Dataset entries
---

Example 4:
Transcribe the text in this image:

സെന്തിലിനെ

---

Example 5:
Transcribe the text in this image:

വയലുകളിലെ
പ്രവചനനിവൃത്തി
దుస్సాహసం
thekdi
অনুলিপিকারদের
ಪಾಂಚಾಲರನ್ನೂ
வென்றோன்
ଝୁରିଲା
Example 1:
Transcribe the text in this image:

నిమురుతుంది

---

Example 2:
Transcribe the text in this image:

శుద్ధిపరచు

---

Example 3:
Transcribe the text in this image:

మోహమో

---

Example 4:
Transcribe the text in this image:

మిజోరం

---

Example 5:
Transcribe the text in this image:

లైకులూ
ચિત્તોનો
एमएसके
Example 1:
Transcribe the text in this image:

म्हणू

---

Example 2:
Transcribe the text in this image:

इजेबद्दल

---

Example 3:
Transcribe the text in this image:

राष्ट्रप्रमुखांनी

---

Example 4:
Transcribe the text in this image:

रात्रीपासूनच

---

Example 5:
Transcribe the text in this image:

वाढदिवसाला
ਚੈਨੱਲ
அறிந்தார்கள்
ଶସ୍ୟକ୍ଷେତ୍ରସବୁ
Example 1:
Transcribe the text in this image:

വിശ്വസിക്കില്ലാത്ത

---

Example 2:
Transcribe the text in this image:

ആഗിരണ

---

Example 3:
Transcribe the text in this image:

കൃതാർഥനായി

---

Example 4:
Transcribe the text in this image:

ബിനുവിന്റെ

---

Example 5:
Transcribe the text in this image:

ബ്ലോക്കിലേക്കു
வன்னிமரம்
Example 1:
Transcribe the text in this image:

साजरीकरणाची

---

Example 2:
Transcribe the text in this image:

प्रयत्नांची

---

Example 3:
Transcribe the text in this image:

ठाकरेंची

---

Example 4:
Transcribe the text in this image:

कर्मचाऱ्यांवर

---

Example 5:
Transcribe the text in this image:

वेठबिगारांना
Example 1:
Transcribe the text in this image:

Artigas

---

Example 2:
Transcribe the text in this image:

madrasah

What the exercise asks ::
Reproduce each line of the records above without any change, keeping the original order.

Complete answer ::
---

Example 4:
Transcribe the text in this image:

സെന്തിലിനെ

---

Example 5:
Transcribe the text in this image:

വയലുകളിലെ
പ്രവചനനിവൃത്തി
దుస్సాహసం
thekdi
অনুলিপিকারদের
ಪಾಂಚಾಲರನ್ನೂ
வென்றோன்
ଝୁରିଲା
Example 1:
Transcribe the text in this image:

నిమురుతుంది

---

Example 2:
Transcribe the text in this image:

శుద్ధిపరచు

---

Example 3:
Transcribe the text in this image:

మోహమో

---

Example 4:
Transcribe the text in this image:

మిజోరం

---

Example 5:
Transcribe the text in this image:

లైకులూ
ચિત્તોનો
एमएसके
Example 1:
Transcribe the text in this image:

म्हणू

---

Example 2:
Transcribe the text in this image:

इजेबद्दल

---

Example 3:
Transcribe the text in this image:

राष्ट्रप्रमुखांनी

---

Example 4:
Transcribe the text in this image:

रात्रीपासूनच

---

Example 5:
Transcribe the text in this image:

वाढदिवसाला
ਚੈਨੱਲ
அறிந்தார்கள்
ଶସ୍ୟକ୍ଷେତ୍ରସବୁ
Example 1:
Transcribe the text in this image:

വിശ്വസിക്കില്ലാത്ത

---

Example 2:
Transcribe the text in this image:

ആഗിരണ

---

Example 3:
Transcribe the text in this image:

കൃതാർഥനായി

---

Example 4:
Transcribe the text in this image:

ബിനുവിന്റെ

---

Example 5:
Transcribe the text in this image:

ബ്ലോക്കിലേക്കു
வன்னிமரம்
Example 1:
Transcribe the text in this image:

साजरीकरणाची

---

Example 2:
Transcribe the text in this image:

प्रयत्नांची

---

Example 3:
Transcribe the text in this image:

ठाकरेंची

---

Example 4:
Transcribe the text in this image:

कर्मचाऱ्यांवर

---

Example 5:
Transcribe the text in this image:

वेठबिगारांना
Example 1:
Transcribe the text in this image:

Artigas

---

Example 2:
Transcribe the text in this image:

madrasah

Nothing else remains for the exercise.